Tepper School of Business alumna Julie Qiu followed her passion to a brand-new career in the oyster industry.

Julie received a bachelor’s degree in business administration in 2006, and then moved to New York City to work for a large advertising agency.

“I really wanted to be in a career where business, commerce and creativity intersected,” she says. “Advertising seemed really fun and sexy. I had an internship at an agency during my junior year and fell in love with that sector, so I was determined to go to New York.”

She spent the next 10 years working as a brand strategist for Fortune 500 companies.

“They had big budgets, but the industries that they were in weren't my favorite,” Julie says. “It was really incredible work, but I didn't have much heart for the businesses themselves.”

After moving in with her boyfriend, now her husband, she found she had a heart for something completely different — oysters.

“I started paying more attention to cooking and dining out, because that was one of the things that we loved doing together,” Julie says. “I found myself gravitating towards oysters for no other reason than they were everywhere in New York City.”

In 2009, she started an oyster blog called In a Half Shell.

“I still think about the motto ‘my heart is in the work’ and that taught me to always do what I love. It has to be a marriage between what you're good at and what you are passionate about. It’s what guides me.”

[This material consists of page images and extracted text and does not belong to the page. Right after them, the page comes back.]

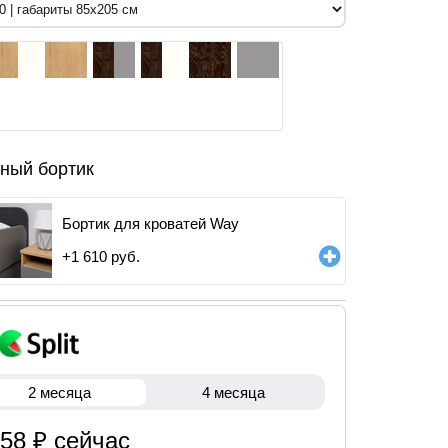
ный бортик
Бортик для кроватей Way
+
1 610
руб.
2 месяца
4 месяца
758 ₽ сейчас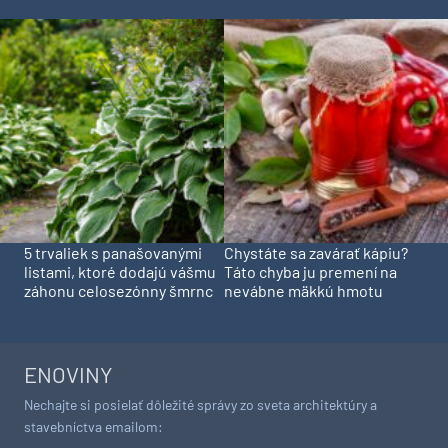
5 trvaliek s panašovanými
Chystáte sa zavárať kápiu?
listami, ktoré dodajú vášmu
Táto chyba ju premení na
záhonu celosezónny šmrnc
nevábne mäkkú hmotu
ENOVINY
Nechajte si posielať dôležité správy zo sveta architektúry a
stavebníctva emailom: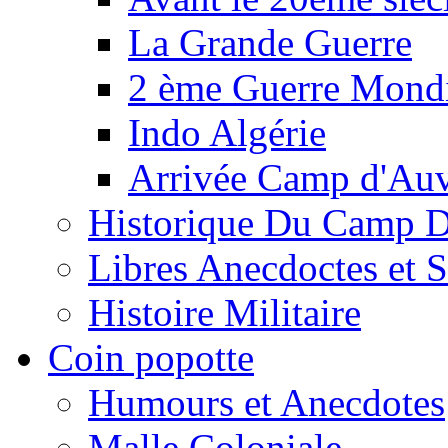
La Grande Guerre
2 ème Guerre Mondi
Indo Algérie
Arrivée Camp d'Au
Historique Du Camp 
Libres Anecdoctes et 
Histoire Militaire
Coin popotte
Humours et Anecdotes
Malle Coloniale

“I was trying to empower consumers to get the best half shell experience,” Julie says. “Whether or not they were going out to an oyster bar, I wanted them to know what questions to ask, know when they were getting a good deal, know how to identify specific species so they were not getting a bait and switch, and be able to buy their oysters and shuck them at home, because that is the most economic approach.”

The blog led to a new opportunity for Julie in the sustainable seafood industry. She was offered a full-time job as the marketing director for Australis Aquaculture, a company that produces and sells ocean-farmed barramundi fish.

“I naively thought, ‘How big of a difference can there be between oysters and fish?’ But it's actually very stark,” she says. “The seafood industry opened my eyes to the entire supply chain and how different components worked. It is incredibly fascinating and a very exciting sector to be in.”

Julie stayed with the company for eight years. During that time, she kept up with her oyster work, including writing, traveling and teaching masterclasses about oyster appreciation to consumers and restaurant staff.

In 2023, she co-founded Oyster Master Guild, a network of oyster service professionals who are committed to raising the standards of oyster service and appreciation worldwide through education, training and community. The company is currently developing its first professional certification program for oyster sommeliers — a term Julie created to describe her own role in the oyster industry.

“An oyster sommelier is someone who fully understands the production cycle and the life cycle of an oyster, how that translates into the taste and flavor experience and how to open and present the oyster properly so that consumers are getting what they're really paying for,” she says. “It’s about helping consumers understand all of the work and energy that goes into producing this amazing, incredible live shellfish.”

As for the work and energy it takes to be an entrepreneur? Julie doesn’t mind, because her heart is in it.

“I still think about the motto ‘my heart is in the work’ and that taught me to always do what I love,” Julie says. “It has to be a marriage between what you're good at and what you are passionate about. It’s what guides me.”